Separating Cognitive and Content Domains in Mathematical Competence

Abstract

The present study investigates the empirical separability of mathematical (a) content domains, (b) cognitive domains, and (c) content-specific cognitive domains. There were 122 items representing two content domains (linear equations vs. theorem of Pythagoras) combined with two cognitive domains (modeling competence vs. technical competence) administered in a study with 1,570 German ninth graders. A unidimensional item response theory model, two two-dimensional multidimensional item response theory (MIRT) models (dimensions: content domains and cognitive domains, respectively), and a four-dimensional MIRT model (dimensions: content-specific cognitive domains) were compared with regard to model fit and latent correlations. Results indicate that the two content and the two cognitive domains can each be empirically separated. Content domains are better separable than cognitive domains. A differentiation of content-specific cognitive domains shows the best fit to the empirical data. Differential gender effects mostly confirm that the separated dimensions have different psychological meaning. Potential explanations, practical implications, and possible directions for future research are discussed.

Notes

¹ Content domains can be specified at different levels (i.e., with different grain size), such as mathematics versus science (subject), algebra versus geometry (content area), or linear equations versus theorem of Pythagoras (content unit). The present article does not deal with the subject level, as it is focused on mathematics. In our research review, the term content domain is used for mathematical areas as well as units, whereas our own study focuses on two specific content domains defined on the level of units.

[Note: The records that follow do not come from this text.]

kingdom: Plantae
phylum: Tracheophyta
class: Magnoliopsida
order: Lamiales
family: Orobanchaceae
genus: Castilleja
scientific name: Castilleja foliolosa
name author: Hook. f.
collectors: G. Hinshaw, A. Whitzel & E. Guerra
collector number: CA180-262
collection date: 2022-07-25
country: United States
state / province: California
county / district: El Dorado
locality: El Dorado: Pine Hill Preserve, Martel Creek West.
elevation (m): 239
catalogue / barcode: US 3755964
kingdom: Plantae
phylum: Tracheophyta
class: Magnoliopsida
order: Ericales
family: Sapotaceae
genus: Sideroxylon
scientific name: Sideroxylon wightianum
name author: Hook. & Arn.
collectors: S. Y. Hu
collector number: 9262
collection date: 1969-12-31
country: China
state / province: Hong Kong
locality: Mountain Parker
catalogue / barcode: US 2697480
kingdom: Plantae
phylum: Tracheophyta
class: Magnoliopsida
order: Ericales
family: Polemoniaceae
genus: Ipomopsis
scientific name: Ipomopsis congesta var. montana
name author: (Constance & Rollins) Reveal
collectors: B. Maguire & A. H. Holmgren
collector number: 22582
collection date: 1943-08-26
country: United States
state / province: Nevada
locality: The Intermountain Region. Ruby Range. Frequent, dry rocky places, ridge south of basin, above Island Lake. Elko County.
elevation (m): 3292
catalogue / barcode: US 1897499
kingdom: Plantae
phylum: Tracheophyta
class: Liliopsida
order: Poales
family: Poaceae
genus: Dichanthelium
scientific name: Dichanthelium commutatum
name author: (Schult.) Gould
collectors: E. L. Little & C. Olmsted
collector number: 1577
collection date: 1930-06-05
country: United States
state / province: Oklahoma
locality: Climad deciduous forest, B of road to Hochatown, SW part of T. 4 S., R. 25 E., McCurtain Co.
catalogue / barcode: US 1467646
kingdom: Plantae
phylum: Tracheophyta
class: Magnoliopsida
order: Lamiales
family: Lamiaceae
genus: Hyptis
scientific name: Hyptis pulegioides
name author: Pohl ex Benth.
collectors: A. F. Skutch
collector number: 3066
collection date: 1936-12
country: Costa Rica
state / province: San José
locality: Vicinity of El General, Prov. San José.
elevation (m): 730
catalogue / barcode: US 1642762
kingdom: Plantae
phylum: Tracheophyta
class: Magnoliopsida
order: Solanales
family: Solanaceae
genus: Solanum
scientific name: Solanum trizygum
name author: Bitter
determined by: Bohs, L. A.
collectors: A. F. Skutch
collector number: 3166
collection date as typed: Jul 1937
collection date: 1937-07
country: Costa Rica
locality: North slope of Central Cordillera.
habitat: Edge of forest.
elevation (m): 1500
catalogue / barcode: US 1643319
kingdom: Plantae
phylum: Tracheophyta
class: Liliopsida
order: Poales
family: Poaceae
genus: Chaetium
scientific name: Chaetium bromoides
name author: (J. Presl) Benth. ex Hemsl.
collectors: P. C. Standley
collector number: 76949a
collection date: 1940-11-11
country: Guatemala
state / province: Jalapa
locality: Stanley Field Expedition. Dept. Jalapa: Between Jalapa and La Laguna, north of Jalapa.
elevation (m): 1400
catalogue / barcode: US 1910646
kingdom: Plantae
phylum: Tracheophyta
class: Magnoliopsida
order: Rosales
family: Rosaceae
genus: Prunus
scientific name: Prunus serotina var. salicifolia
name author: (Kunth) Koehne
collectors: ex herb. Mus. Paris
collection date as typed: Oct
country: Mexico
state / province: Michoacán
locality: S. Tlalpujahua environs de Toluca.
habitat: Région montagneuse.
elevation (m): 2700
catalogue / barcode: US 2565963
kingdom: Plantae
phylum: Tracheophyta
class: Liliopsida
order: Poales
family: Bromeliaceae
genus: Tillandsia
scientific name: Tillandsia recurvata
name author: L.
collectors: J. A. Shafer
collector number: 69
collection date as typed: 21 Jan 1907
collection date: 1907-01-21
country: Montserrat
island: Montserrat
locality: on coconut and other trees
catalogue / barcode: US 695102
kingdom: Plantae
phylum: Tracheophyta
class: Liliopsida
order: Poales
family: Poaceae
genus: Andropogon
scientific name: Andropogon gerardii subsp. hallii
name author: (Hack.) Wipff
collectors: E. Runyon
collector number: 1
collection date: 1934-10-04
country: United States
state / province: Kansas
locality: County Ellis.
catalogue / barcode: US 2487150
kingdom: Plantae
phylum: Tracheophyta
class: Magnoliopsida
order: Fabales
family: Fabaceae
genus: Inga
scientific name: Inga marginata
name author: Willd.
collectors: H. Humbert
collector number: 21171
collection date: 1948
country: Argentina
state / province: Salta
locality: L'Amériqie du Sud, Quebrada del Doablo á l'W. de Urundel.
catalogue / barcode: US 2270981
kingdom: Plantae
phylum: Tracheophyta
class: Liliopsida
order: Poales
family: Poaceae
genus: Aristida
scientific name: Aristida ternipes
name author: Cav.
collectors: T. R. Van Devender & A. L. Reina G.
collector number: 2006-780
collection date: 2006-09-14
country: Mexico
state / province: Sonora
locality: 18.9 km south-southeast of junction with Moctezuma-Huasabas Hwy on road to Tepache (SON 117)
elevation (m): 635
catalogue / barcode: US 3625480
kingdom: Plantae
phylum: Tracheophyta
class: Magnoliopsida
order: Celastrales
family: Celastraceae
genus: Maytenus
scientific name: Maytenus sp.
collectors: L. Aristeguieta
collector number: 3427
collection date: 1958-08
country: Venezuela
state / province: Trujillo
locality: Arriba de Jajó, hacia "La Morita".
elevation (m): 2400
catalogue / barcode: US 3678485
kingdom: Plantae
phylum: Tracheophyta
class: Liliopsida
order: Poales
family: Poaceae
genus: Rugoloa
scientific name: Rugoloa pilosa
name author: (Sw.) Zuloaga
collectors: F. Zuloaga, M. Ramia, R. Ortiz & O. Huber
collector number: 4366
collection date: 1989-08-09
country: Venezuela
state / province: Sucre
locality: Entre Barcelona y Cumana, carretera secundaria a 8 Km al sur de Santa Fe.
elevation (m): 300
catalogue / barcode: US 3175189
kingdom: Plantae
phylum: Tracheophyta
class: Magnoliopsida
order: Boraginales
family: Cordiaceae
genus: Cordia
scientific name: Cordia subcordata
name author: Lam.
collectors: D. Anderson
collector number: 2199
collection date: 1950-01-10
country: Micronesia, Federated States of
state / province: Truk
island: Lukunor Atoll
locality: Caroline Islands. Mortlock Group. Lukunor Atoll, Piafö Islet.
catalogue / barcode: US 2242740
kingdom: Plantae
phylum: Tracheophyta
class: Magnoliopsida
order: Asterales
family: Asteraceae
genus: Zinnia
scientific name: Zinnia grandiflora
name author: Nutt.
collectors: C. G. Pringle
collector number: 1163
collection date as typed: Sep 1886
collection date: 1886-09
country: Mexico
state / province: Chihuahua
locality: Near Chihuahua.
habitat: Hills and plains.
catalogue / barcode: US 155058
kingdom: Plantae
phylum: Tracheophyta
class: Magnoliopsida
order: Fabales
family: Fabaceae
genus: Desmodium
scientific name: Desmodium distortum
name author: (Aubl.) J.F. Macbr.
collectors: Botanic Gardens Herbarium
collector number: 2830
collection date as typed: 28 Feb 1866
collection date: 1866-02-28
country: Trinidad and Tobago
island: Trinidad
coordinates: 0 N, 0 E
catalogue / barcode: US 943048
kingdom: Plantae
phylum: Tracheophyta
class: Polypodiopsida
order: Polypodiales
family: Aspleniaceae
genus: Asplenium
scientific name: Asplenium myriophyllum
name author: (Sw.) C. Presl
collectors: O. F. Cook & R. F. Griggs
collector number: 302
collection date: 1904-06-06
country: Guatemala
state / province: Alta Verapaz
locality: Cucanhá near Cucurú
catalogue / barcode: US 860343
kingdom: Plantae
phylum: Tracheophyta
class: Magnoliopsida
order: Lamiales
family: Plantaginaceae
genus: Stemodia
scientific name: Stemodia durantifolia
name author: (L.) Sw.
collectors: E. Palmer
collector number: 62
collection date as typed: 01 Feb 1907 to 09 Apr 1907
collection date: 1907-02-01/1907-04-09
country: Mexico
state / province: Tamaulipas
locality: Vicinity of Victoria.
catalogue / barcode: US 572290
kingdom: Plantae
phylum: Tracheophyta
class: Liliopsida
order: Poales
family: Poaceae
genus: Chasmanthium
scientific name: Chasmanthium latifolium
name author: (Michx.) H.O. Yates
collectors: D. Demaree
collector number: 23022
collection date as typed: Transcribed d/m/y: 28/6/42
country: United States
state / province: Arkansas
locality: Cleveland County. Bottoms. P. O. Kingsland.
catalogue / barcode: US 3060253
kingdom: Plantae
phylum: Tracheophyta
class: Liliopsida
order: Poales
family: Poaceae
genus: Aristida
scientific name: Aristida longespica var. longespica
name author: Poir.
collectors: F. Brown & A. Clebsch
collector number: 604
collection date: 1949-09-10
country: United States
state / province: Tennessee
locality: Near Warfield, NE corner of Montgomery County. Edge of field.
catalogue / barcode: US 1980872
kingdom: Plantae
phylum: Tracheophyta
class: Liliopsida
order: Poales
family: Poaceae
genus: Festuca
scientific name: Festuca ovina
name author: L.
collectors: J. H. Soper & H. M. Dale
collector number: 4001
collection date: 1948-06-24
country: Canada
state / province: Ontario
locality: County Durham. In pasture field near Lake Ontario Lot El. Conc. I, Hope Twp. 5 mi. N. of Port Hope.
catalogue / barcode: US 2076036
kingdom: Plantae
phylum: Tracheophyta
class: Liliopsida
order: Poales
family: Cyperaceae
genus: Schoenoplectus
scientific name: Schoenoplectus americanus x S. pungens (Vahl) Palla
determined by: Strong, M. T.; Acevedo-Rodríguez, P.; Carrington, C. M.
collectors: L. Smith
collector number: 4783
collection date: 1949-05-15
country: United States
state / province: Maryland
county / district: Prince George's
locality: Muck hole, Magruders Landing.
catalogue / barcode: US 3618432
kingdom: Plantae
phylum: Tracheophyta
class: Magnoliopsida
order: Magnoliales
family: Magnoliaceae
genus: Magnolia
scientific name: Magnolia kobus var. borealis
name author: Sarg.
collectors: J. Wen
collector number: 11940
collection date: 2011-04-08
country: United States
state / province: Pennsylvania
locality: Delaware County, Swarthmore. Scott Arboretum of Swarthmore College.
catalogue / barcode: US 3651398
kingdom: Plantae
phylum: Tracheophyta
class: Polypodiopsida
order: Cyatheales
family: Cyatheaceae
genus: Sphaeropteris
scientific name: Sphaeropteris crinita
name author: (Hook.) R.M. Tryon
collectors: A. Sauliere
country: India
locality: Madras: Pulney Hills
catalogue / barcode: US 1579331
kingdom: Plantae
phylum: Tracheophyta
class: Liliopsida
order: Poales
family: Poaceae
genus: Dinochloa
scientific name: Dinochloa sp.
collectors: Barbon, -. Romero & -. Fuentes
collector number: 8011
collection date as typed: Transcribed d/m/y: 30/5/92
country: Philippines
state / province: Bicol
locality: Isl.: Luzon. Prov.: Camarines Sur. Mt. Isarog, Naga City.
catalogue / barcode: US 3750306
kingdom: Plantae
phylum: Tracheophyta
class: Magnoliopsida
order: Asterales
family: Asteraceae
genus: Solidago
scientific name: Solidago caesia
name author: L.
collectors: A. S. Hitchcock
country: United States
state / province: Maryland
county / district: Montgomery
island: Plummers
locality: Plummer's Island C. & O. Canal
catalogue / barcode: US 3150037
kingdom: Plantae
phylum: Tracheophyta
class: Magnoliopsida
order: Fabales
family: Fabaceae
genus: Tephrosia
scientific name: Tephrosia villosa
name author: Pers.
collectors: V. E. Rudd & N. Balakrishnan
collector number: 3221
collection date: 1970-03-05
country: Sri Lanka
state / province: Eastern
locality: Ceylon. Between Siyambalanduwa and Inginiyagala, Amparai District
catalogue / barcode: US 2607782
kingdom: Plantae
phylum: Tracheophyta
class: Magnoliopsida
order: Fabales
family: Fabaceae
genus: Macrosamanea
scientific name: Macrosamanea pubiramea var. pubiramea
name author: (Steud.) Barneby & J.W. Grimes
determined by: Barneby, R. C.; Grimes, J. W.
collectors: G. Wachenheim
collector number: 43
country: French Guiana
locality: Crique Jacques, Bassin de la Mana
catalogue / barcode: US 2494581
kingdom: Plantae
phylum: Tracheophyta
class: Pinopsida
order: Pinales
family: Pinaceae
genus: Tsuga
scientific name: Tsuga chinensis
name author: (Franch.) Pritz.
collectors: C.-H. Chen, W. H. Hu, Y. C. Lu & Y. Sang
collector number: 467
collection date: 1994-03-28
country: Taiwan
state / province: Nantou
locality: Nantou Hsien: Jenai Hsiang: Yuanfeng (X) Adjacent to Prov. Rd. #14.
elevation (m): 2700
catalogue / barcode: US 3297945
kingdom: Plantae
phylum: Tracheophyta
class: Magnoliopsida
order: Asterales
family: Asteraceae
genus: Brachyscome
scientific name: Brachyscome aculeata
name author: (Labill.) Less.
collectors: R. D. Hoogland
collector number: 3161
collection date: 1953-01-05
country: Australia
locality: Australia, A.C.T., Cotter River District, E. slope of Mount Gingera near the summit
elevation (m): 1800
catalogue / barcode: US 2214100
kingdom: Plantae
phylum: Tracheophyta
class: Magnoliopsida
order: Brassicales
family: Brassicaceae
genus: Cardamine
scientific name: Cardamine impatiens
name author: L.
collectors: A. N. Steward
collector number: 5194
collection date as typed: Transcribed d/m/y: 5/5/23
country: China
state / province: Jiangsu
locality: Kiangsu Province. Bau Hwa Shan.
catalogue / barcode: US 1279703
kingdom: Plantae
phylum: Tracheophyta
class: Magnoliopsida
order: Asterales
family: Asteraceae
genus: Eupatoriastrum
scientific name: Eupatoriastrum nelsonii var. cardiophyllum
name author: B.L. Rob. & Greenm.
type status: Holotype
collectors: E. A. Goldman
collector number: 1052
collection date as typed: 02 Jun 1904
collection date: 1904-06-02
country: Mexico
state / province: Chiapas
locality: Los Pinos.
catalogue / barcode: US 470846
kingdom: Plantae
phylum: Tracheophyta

² It should be noted that other findings also exist. In contrast to Hyde et al. (1990), findings from the TIMSS context (Mullis, Martin, & Foy, 2008) show an advantage of boys in the content domain of number sense but not in geometry. Adversely, girls outperformed boys in geometry, data and chance, and algebra. The superiority of girls in algebra has also been demonstrated by Kaiser and Steisel (2000, also based on TIMSS data) and in the meta-analysis of Lindberg, Hyde, Petersen, and Linn (2010).

³ Although the described findings on problem solving and computation are well documented, it should be noted that other findings have also been reported (e.g., Kaiser & Steisel, 2000).

⁴ In contrast, the content-specificity of very basic cognitive processes (like judgment and decision making) is currently strongly debated in various fields of psychology (for an overview, see Roberts, 2007). For educational assessment purposes, however, the content-specificity of less basic, more complex cognitive assessment categories (such as Niss's, 2003, cognitive domains) appears to be of greater practical relevance.

⁵ Beta-coefficients were standardized using the variances of the respective latent outcome variables (y-standardization).

⁶ These findings are in line with previous studies that show an advantage of boys in geometry and a relative strength of girls in algebra (e.g., Hyde et al., 1990). The finding that within the domain of linear equations girls and boys did equally well in technical but not in modeling competence (here, boys outperformed girls) corresponds to the well documented advantage of boys in problem solving (e.g., Hyde et al., 1990) and word problems (e.g., Ryan & Chiu, 2001) and relative strengths of girls in mathematical operations (e.g., Hyde et al., 1990; Ryan & Chiu, 2001).

⁷ This could be the reason why Winkelmann and Robitzsch (2009) used MIRT models with a compensatory (instead of a noncompensatory) within-item structure (see the corresponding discussion in Winkelmann, 2009).